Inhibition of the inflammatory action of interleukin-1 and tumor necrosis factor (alpha) on neutrophil function by pentoxifylline

Abstract

Inflammatory cytokines, including interleukin-1 and tumor necrosis factor, are produced by monocytes and macrophages in response to microorganisms and microbial products such as endotoxins. The cytokines stimulate neutrophil adherence, degranulation, and superoxide production but inhibit neutrophil migration. We studied the modulation of cytokine-induced neutrophil activation by pentoxifylline and its principle metabolites.

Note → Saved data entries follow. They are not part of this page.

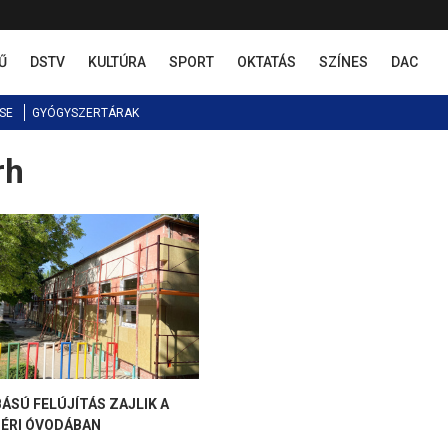
Ű
DSTV
KULTÚRA
SPORT
OKTATÁS
SZÍNES
DAC
SE
GYÓGYSZERTÁRAK
rh
ÁSÚ FELÚJÍTÁS ZAJLIK A
TÉRI ÓVODÁBAN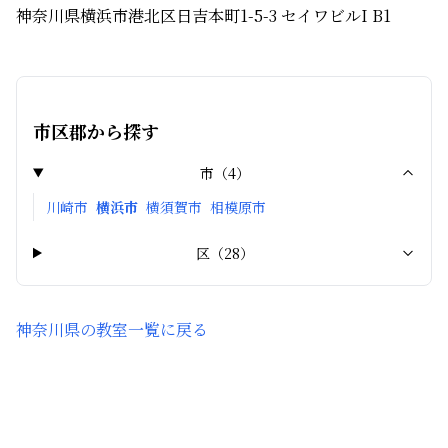
神奈川県横浜市港北区日吉本町1-5-3 セイワビルI B1
市区郡から探す
市
（
4
）
川崎市
横浜市
横須賀市
相模原市
区
（
28
）
神奈川県
の教室一覧に戻る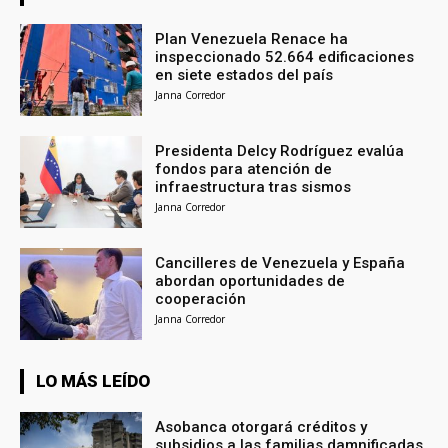
Plan Venezuela Renace ha
inspeccionado 52.664 edificaciones
en siete estados del país
Janna Corredor
Presidenta Delcy Rodríguez evalúa
fondos para atención de
infraestructura tras sismos
Janna Corredor
Cancilleres de Venezuela y España
abordan oportunidades de
cooperación
Janna Corredor
LO MÁS LEÍDO
Asobanca otorgará créditos y
subsidios a las familias damnificadas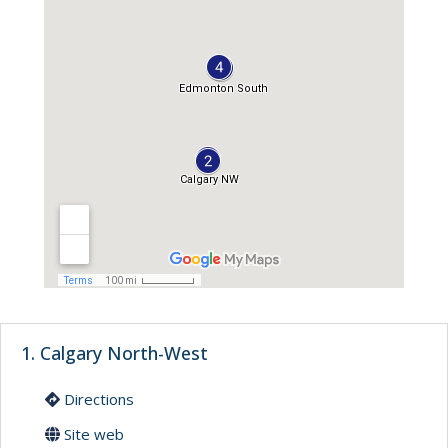
1. Calgary North-West
Directions
Site web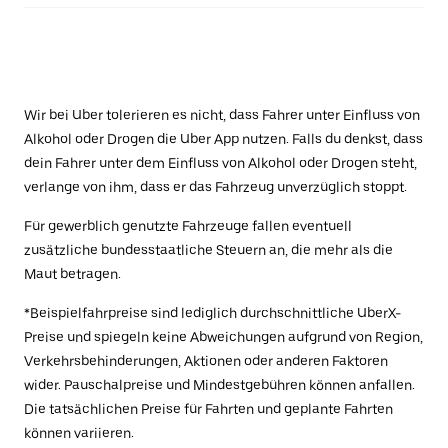
Wir bei Uber tolerieren es nicht, dass Fahrer unter Einfluss von
Alkohol oder Drogen die Uber App nutzen. Falls du denkst, dass
dein Fahrer unter dem Einfluss von Alkohol oder Drogen steht,
verlange von ihm, dass er das Fahrzeug unverzüglich stoppt.
Für gewerblich genutzte Fahrzeuge fallen eventuell
zusätzliche bundesstaatliche Steuern an, die mehr als die
Maut betragen.
*Beispielfahrpreise sind lediglich durchschnittliche UberX-
Preise und spiegeln keine Abweichungen aufgrund von Region,
Verkehrsbehinderungen, Aktionen oder anderen Faktoren
wider. Pauschalpreise und Mindestgebühren können anfallen.
Die tatsächlichen Preise für Fahrten und geplante Fahrten
können variieren.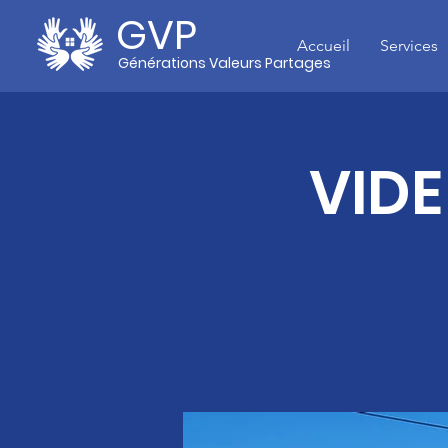
GVP
Accueil
Services
Générations Valeurs Partages
VIDE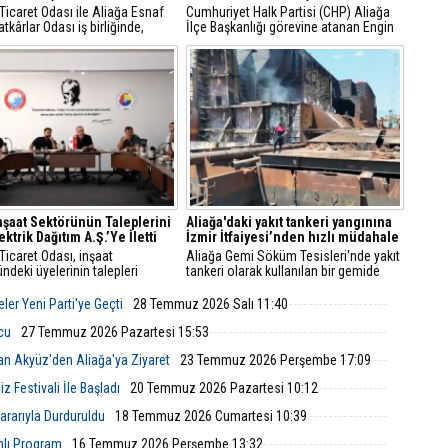
Ticaret Odası ile Aliağa Esnaf
Cumhuriyet Halk Partisi (CHP) Aliağa
tkârlar Odası iş birliğinde,
İlçe Başkanlığı görevine atanan Engin
faaliyet gösteren gayrimenkul
Gündüz, sosyal medya hesabından
nlarıyla sektörel istişare
yaptığı açıklamayla yeni döneme ilişkin
sı gerçekleştirildi.
mesajlar verdi.
İnşaat Sektörünün Taleplerini
Aliağa'daki yakıt tankeri yangınına
ktrik Dağıtım A.Ş.’Ye İletti
İzmir İtfaiyesi’nden hızlı müdahale
Ticaret Odası, inşaat
Aliağa Gemi Söküm Tesisleri'nde yakıt
ndeki üyelerinin talepleri
tankeri olarak kullanılan bir gemide
 GDZ Elektrik Dağıtım
yangın çıktı. İzmir Büyükşehir
leriyle toplantı düzenledi.
Belediyesi İtfaiye Dairesi Başkanlığı
ler Yeni Parti'ye Geçti
28 Temmuz 2026 Salı 11:40
ede sayaç panosu ve enerji
ekipleri, ihbarın ardından hızla bölgeye
üzenlemeleriyle ilgili yeni
ulaştı.
lcu
27 Temmuz 2026 Pazartesi 15:53
 ve başvuru süreçleri
an Akyüz'den Aliağa'ya Ziyaret
23 Temmuz 2026 Perşembe 17:09
ndirildi.
 Festivali İle Başladı
20 Temmuz 2026 Pazartesi 10:12
rarıyla Durduruldu
18 Temmuz 2026 Cumartesi 10:39
mlı Program
16 Temmuz 2026 Perşembe 13:32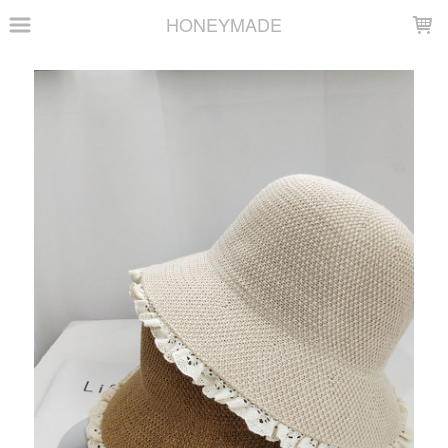
LOADING...
HONEYMADE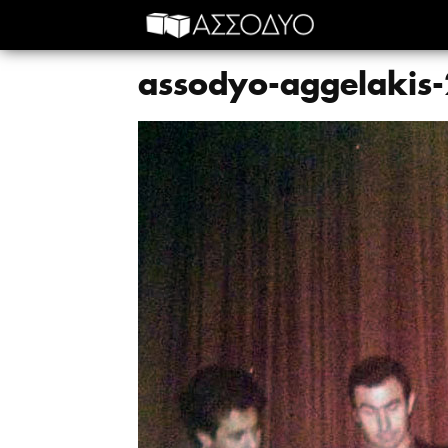
assodyo-aggelakis-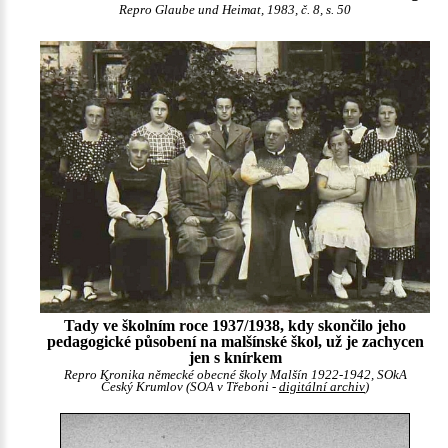
Repro Glaube und Heimat, 1983, č. 8, s. 50
Tady ve školním roce 1937/1938, kdy skončilo jeho
pedagogické působení na malšínské škol, už je zachycen
jen s knírkem
Repro Kronika německé obecné školy Malšín 1922-1942, SOkA
Český Krumlov (SOA v Třeboni -
digitální archiv
)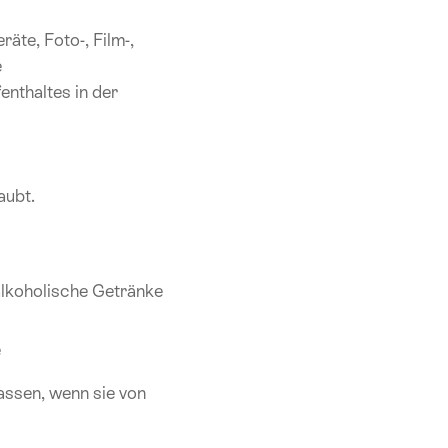
äte, Foto-, Film-,
e
nthaltes in der
aubt.
(alkoholische Getränke
e
assen, wenn sie von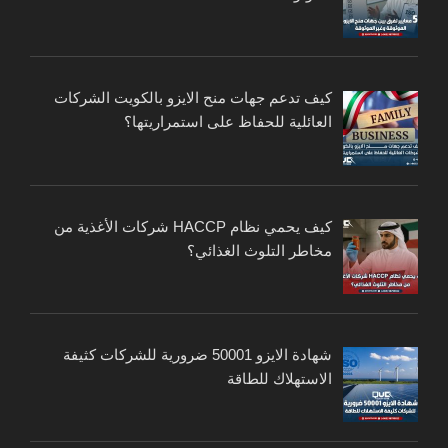
كيف تدعم جهات منح الايزو بالكويت الشركات
العائلية للحفاظ على استمراريتها؟
كيف يحمي نظام HACCP شركات الأغذية من
مخاطر التلوث الغذائي؟
شهادة الايزو 50001 ضرورية للشركات كثيفة
الاستهلاك للطاقة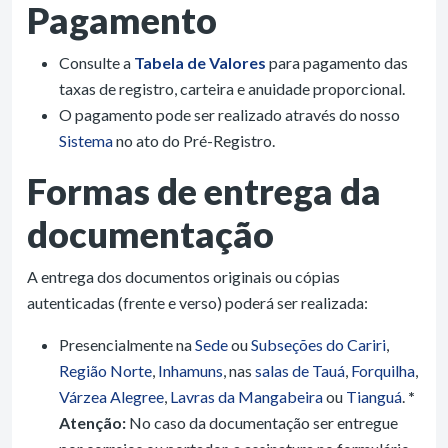
Pagamento
Consulte a
Tabela de Valores
para pagamento das
taxas de registro, carteira e anuidade proporcional.
O pagamento pode ser realizado através do nosso
Sistema
no ato do Pré-Registro.
Formas de entrega da
documentação
A entrega dos documentos originais ou cópias
autenticadas (frente e verso) poderá ser realizada:
Presencialmente na
Sede
ou
Subseções do Cariri
,
Região Norte
,
Inhamuns
, nas
salas de Tauá
,
Forquilha
,
Várzea Alegree
,
Lavras da Mangabeira
ou
Tianguá
.
*
Atenção:
No caso da documentação ser entregue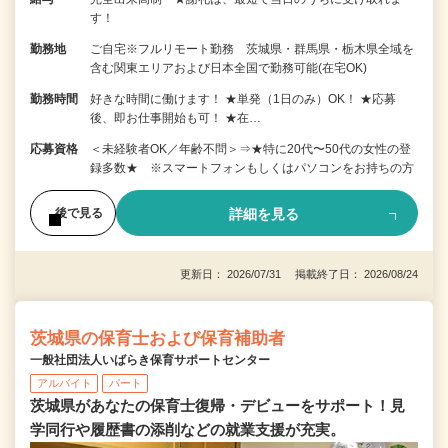
す！
勤務地
ご自宅※フルリモート勤務 茨城県・群馬県・栃木県全域を
含む関東エリアおよび日本全国で勤務可能(在宅OK)
勤務時間
好きな時間に働けます！ ★単発（1日のみ）OK！ ★応募
後、即お仕事開始も可！ ★在…
応募資格
＜未経験者OK／年齢不問＞⇒★特に20代〜50代の女性の登
録多数★ ※スマートフォンもしくはパソコンをお持ちの方
詳細を見る
後で見る
更新日： 2026/07/31 掲載終了日： 2026/08/24
茨城県の保育士および保育補助者
一般社団法人いばらき保育サポートセンター
アルバイト
パート
茨城県があなたの保育士復帰・デビューをサポート！見
学同行や履歴書の添削などの就業支援が充実。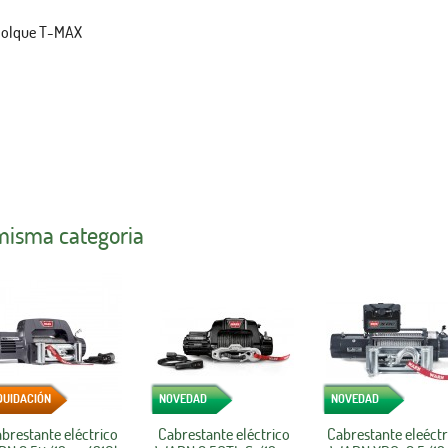
emolque T-MAX
 misma categoria
QUIDACIÓN
NOVEDAD
NOVEDAD
brestante eléctrico
Cabrestante eléctrico
Cabrestante eleéctr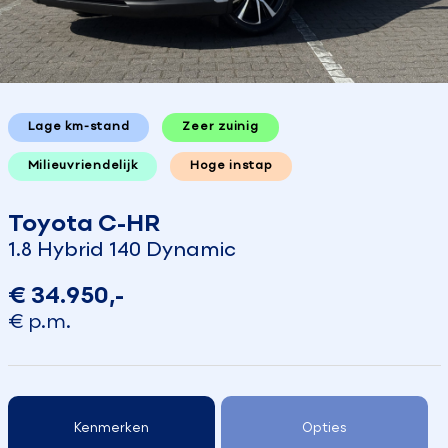
Lage km-stand
Zeer zuinig
Milieuvriendelijk
Hoge instap
Toyota C-HR
1.8 Hybrid 140 Dynamic
€ 34.950,-
€ p.m.
Kenmerken
Opties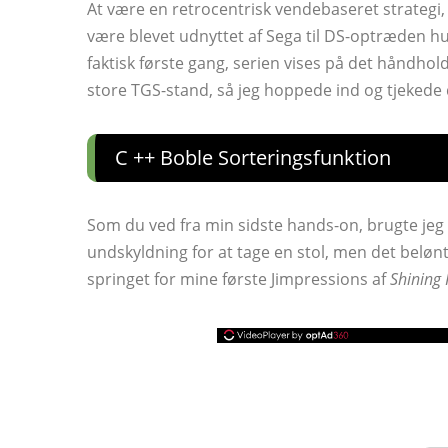
At være en retrocentrisk vendebaseret strategi,
være blevet udnyttet af Sega til DS-optræden
faktisk første gang, serien vises på det håndhold
store TGS-stand, så jeg hoppede ind og tjekede
C ++ Boble Sorteringsfunktion
Som du ved fra min sidste hands-on, brugte jeg
undskyldning for at tage en stol, men det beløn
springet for mine første Jimpressions af
Shining 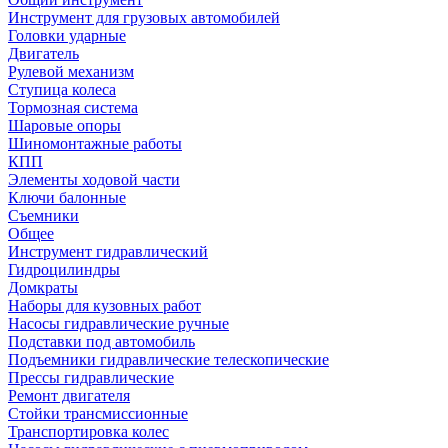
Инструмент для грузовых автомобилей
Головки ударные
Двигатель
Рулевой механизм
Ступица колеса
Тормозная система
Шаровые опоры
Шиномонтажные работы
КПП
Элементы ходовой части
Ключи балонные
Съемники
Общее
Инструмент гидравлический
Гидроцилиндры
Домкраты
Наборы для кузовных работ
Насосы гидравлические ручные
Подставки под автомобиль
Подъемники гидравлические телескопические
Прессы гидравлические
Ремонт двигателя
Стойки трансмиссионные
Транспортировка колес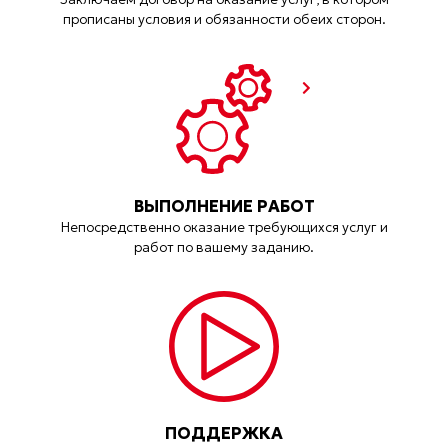
прописаны условия и обязанности обеих сторон.
ВЫПОЛНЕНИЕ РАБОТ
Непосредственно оказание требующихся услуг и
работ по вашему заданию.
ПОДДЕРЖКА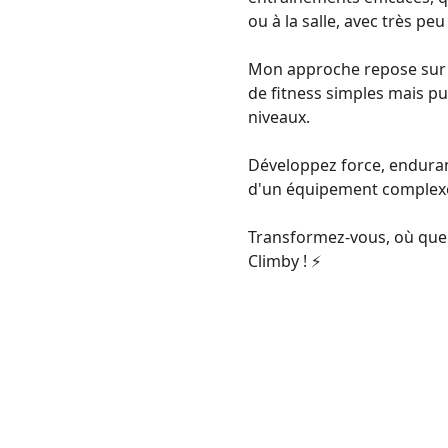
ou à la salle, avec très peu
Mon approche repose sur l
de fitness simples mais pu
niveaux.
Développez force, enduran
d'un équipement complex
Transformez-vous, où que
Climby ! ⚡️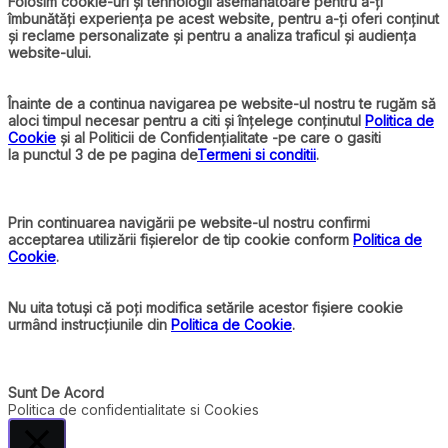
Folosim cookie-uri și tehnologii asemănătoare pentru a-ți
îmbunătăți experiența pe acest website, pentru a-ți oferi conținut
și reclame personalizate și pentru a analiza traficul și audiența
website-ului.
Înainte de a continua navigarea pe website-ul nostru te rugăm să
aloci timpul necesar pentru a citi și înțelege conținutul
Politica de
Cookie
și al Politicii de Confidențialitate -pe care o gasiti
la punctul 3 de pe pagina de
Termeni si conditii
.
Prin continuarea navigării pe website-ul nostru confirmi
acceptarea utilizării fișierelor de tip cookie conform
Politica de
Cookie
.
Nu uita totuși că poți modifica setările acestor fișiere cookie
urmând instrucțiunile din
Politica de Cookie
.
Sunt De Acord
Politica de confidentialitate si Cookies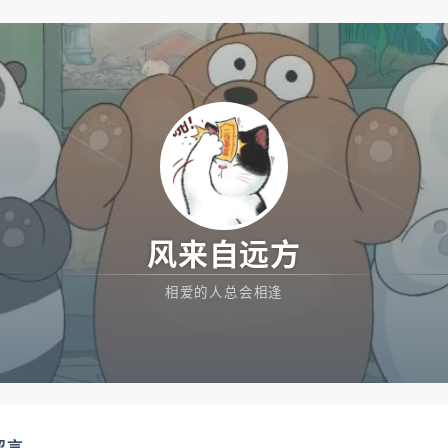
风来自远方
相爱的人总会相逢
留言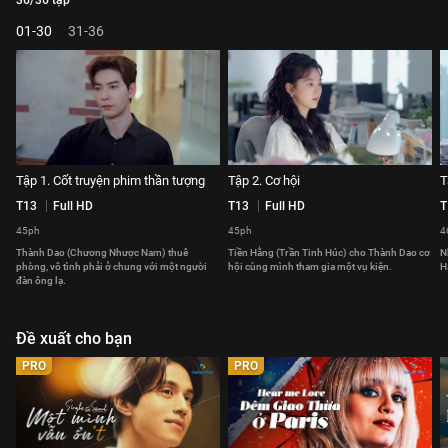
36/36 tập
01-30
31-36
Tập 1. Cốt truyện phim thần tượng
Tập 2. Cơ hội
T
T13
Full HD
T13
Full HD
T
45ph
45ph
4
Thành Dao (Chương Nhược Nam) thuê
Tiền Hằng (Trần Tinh Húc) cho Thành Dao cơ
N
phòng, vô tình phải ở chung với một người
hội cùng mình tham gia một vụ kiện.
H
đàn ông lạ.
Đề xuất cho bạn
PRO
PRO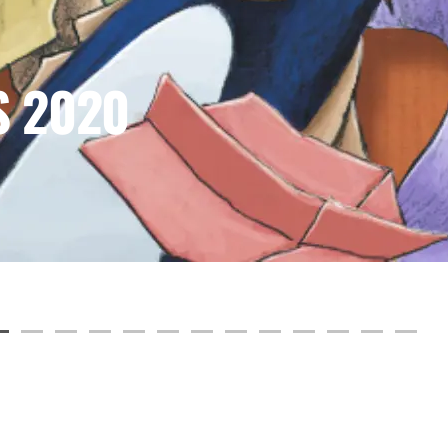
S 2020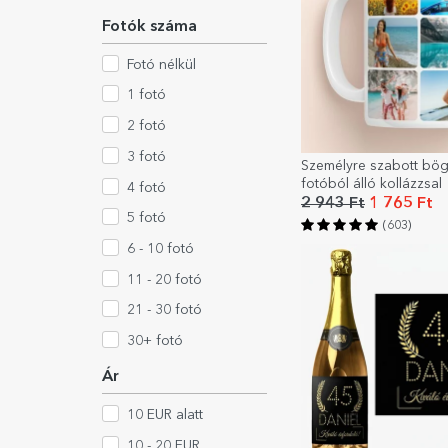
Fotók száma
Fotó nélkül
1 fotó
2 fotó
3 fotó
Személyre szabott bög
fotóból álló kollázzsal
4 fotó
2 943 Ft
1 765 Ft
5 fotó
(603)
6 - 10 fotó
11 - 20 fotó
21 - 30 fotó
30+ fotó
Ár
10 EUR alatt
10 - 20 EUR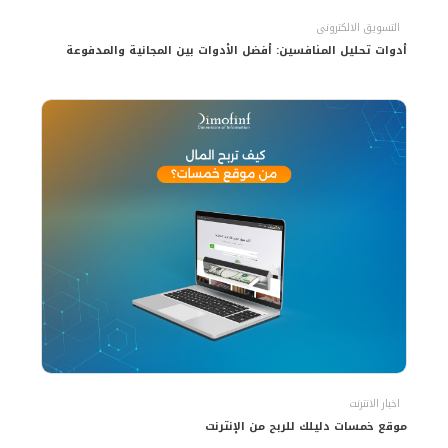
التسويق الالكترونى
أدوات تحليل المنافسين: أفضل الأدوات بين المجانية والمدفوعة
اخبار الانترنت
موقع خمسات دليلك للربح من الإنترنت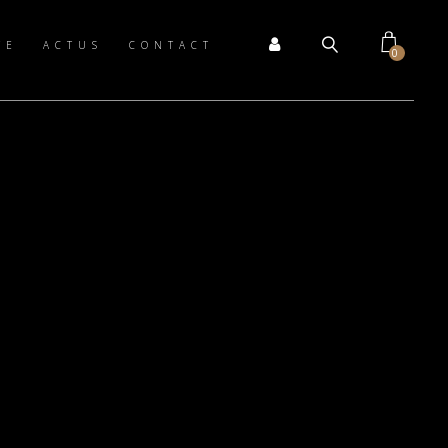
TE
ACTUS
CONTACT
0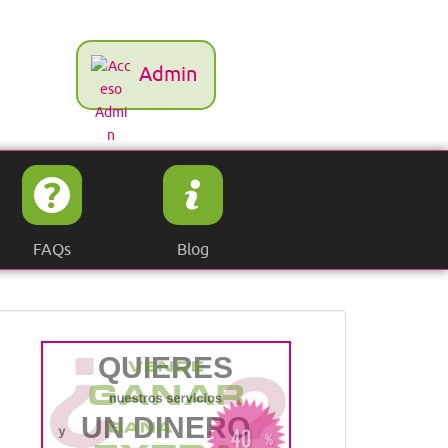
Admin
FAQs
Blog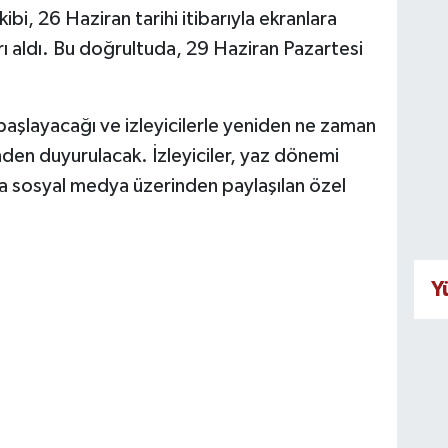
bi, 26 Haziran tarihi itibarıyla ekranlara
rı aldı. Bu doğrultuda, 29 Haziran Pazartesi
şlayacağı ve izleyicilerle yeniden ne zaman
nden duyurulacak. İzleyiciler, yaz dönemi
a sosyal medya üzerinden paylaşılan özel
Y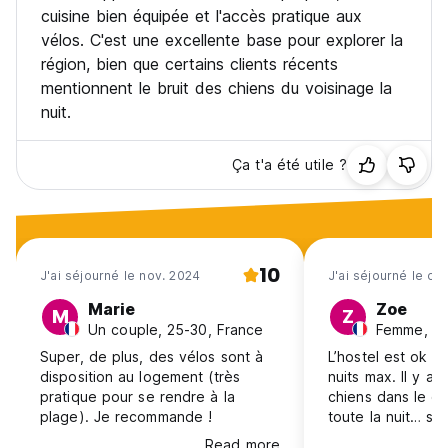
cuisine bien équipée et l'accès pratique aux
vélos. C'est une excellente base pour explorer la
région, bien que certains clients récents
mentionnent le bruit des chiens du voisinage la
nuit.
Ça t'a été utile ?
10
J'ai séjourné le nov. 2024
J'ai séjourné le oc
Marie
Zoe
M
Z
Un couple, 25-30, France
Femme, 18
Super, de plus, des vélos sont à
L’hostel est ok p
disposition au logement (très
nuits max. Il y a
pratique pour se rendre à la
chiens dans le qu
plage). Je recommande !
toute la nuit… sin
cuisine bien équi
Read more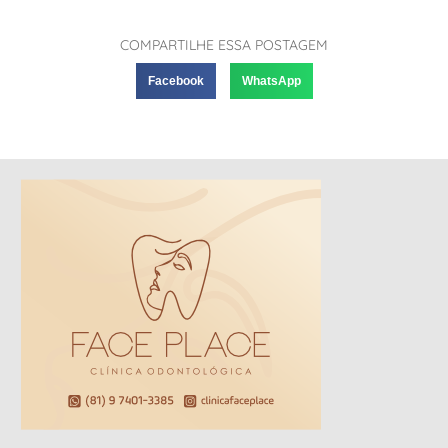
COMPARTILHE ESSA POSTAGEM
Facebook
WhatsApp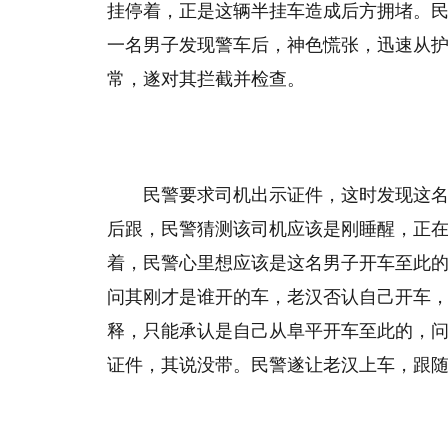
挂停着，正是这辆半挂车造成后方拥堵。
一名男子发现警车后，神色慌张，迅速从
常，遂对其拦截并检查。
民警要求司机出示证件，这时发现这
后跟，民警猜测该司机应该是刚睡醒，正
着，民警心里想应该是这名男子开车至此
问其刚才是谁开的车，老汉否认自己开车
释，只能承认是自己从阜平开车至此的，问
证件，其说没带。民警遂让老汉上车，跟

Lipopolysaccharide-stimulated mononuclear-leukocyte-conditioned medium containing inflammatory cytokines, purified human interleukin-1, or recombinant human tumor necrosis factor increased neutrophil adherence to nylon fiber, primed neutrophils for increased superoxide production in response to N-formyl-L-methionyl-L-leucyl-L-phenylalanine (FMLP), increased neutrophil lysozyme release stimulated by FMLP, and decreased directed migration of neutrophils to FMLP. Pentoxifylline and its principle metabolites at or near therapeutically achievable levels were able to counteract these effects. Pentoxifylline inhibited the increase in free intracellular calcium in polymorphonuclear leukocytes stimulated by FMLP and increased binding of FMLP to neutrophils at 37 degrees C but not at 4 degrees C. By blocking the inflammatory action of interleukin-1 and tumor necrosis factor on neutrophils, pentoxifylline may diminish the tissue damage caused by neutrophils in such conditions as septic shock, adult respiratory distress syndrome, cardiopulmonary bypass lung damage, and myocardial reperfusion injury.